Parish reassignments can be stressful for priests, and for the people in the pews, too.
Just one verse each day.
I have two questions for you. What is the reason for frequent priestly reassignments? We seem to get a new priests at our parish every three years or so. Also, what is the best way to welcome our new priest? I would like to do something nice to make him feel welcomed. Ideas?
Both are great questions.
I asked a few priest friends of mine what are some ways their congregation can make them feel welcome and their replies were as varied as their personalities. Most suggested inviting Father over for dinner, but keep in mind that some priests may be more introverted or extremely busy settling into their new assignment. Feeding Father seemed to be the most suggested and welcomed advice, though, because who doesn’t appreciate a nice meal? My favorite comment came from a local priest who said “If you feed me, I’ll remember your name.” Tip noted, padre.
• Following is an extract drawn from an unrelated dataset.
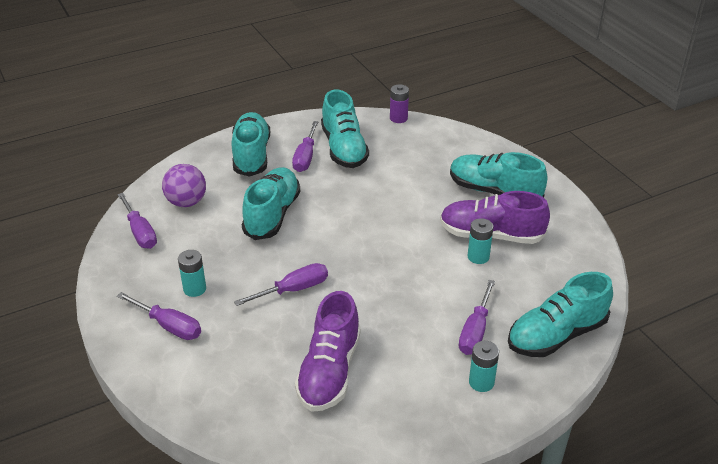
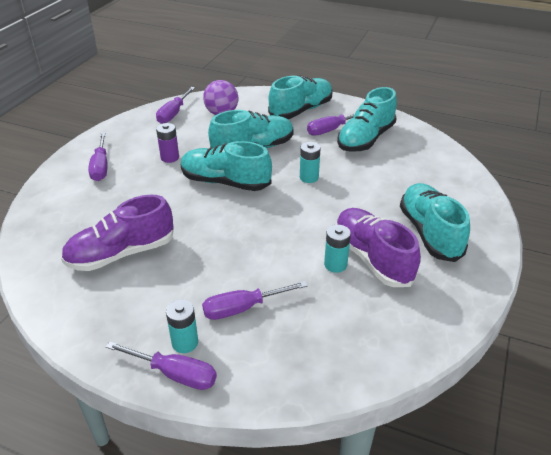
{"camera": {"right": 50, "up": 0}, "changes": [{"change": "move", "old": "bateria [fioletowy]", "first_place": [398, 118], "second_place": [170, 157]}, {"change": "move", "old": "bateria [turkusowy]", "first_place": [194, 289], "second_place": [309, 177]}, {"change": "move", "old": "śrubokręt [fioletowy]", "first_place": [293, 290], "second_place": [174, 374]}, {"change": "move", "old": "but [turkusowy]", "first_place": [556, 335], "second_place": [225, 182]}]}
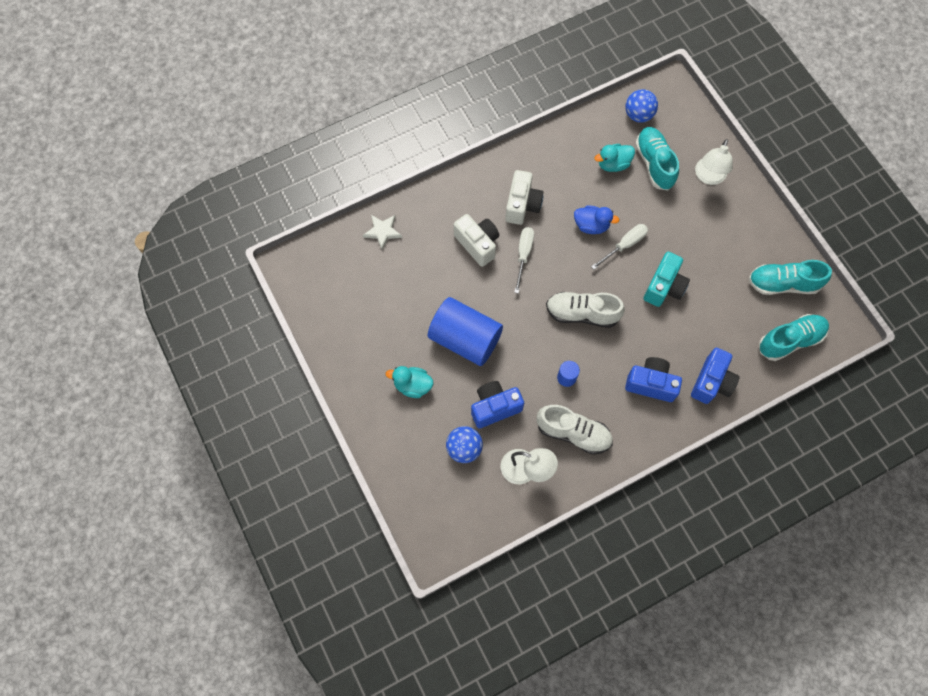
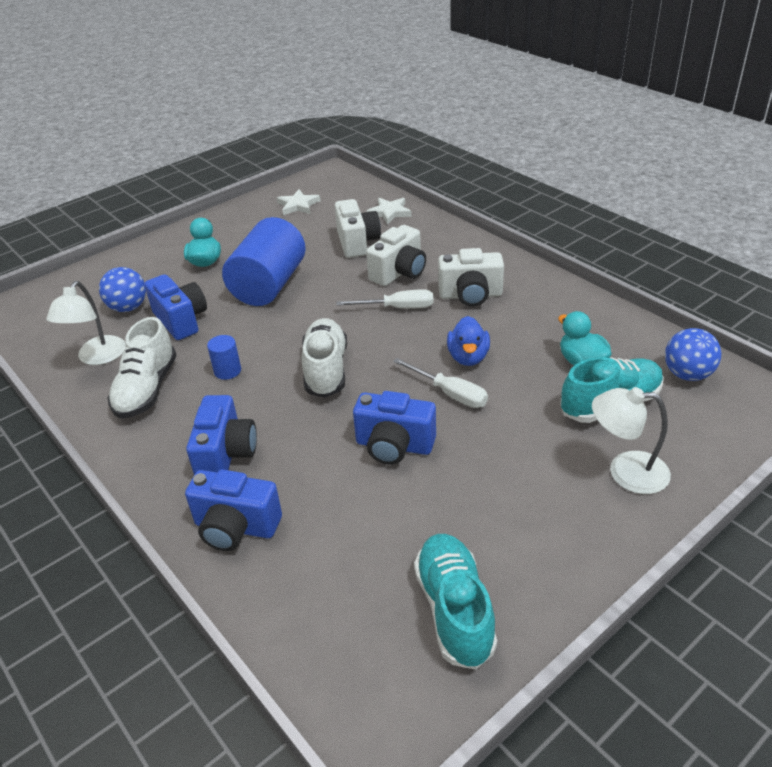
{"camera": {"right": 80, "up": -30}, "changes": [{"change": "recolor", "old": "aparat fotograficzny [turkusowy]", "new": "aparat fotograficzny [niebieski]", "first_place": [664, 287], "second_place": [394, 446]}, {"change": "delete", "old": "but [turkusowy]", "first_place": [790, 341]}, {"change": "insert", "new": "gwiazda [biały]", "second_place": [298, 205]}, {"change": "insert", "new": "aparat fotograficzny [biały]", "second_place": [357, 242]}]}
There were also a few suggestions that a nice card welcoming the priest was a genuine and simple effort they often appreciated. You could even slip in a $10 gift card for gas or coffee in the card. It doesn’t need to be an extravagant effort to still be sincere. Other ideas included spiritual bouquets (like this beautiful example) or offering to help out or volunteer at the parish.
Now let me add how to make a priest NOT feel welcome. Don’t tell Father “This is how it’s always been done” or “That’s not how Fr. Previous Priest used to do things.” Don’t complain to other parishioners or publicly voice your objections if the new priest does something you don’t like or don’t agree with; basically don’t be a gossip. Patiently give each new priest the chance to find his footing in this new environment. Patience is probably the best gift you could give to any new priest.
As for your other question, there can be several reason for reassigning a priest to a new parish and the frequency in which it’s done varies from diocese to diocese. In my own diocese, pastor reassignments happen every six years and in other dioceses it can be without any terms at all. When it’s without terms a pastor can request to stay or be reassigned with the bishop giving the final approval.
For the parochial vicar, or assistant pastor, they typically have no terms and can be moved around more frequently, generally every 1-3 years. I’ve been told the reason for this frequency is so they can gain experience in preparation for their more permanent role as pastor. The circulation of priests typically serves practical reasons. It helps priests broaden their experience and perspectives but it also can prevent cults of personality from forming around priests.
I know reassignments can be stressful for all involved, the priest and the congregation, and adjusting to change can be harder for some than others. Some priests transition with little effort and some parishioners can become very anxious when they receive word that a priest they’ve become attached to is moving. We could argue either way about the necessity for such frequent change. But in the end, it’s important to remember that the main relationship is always between the People of God and Jesus Christ.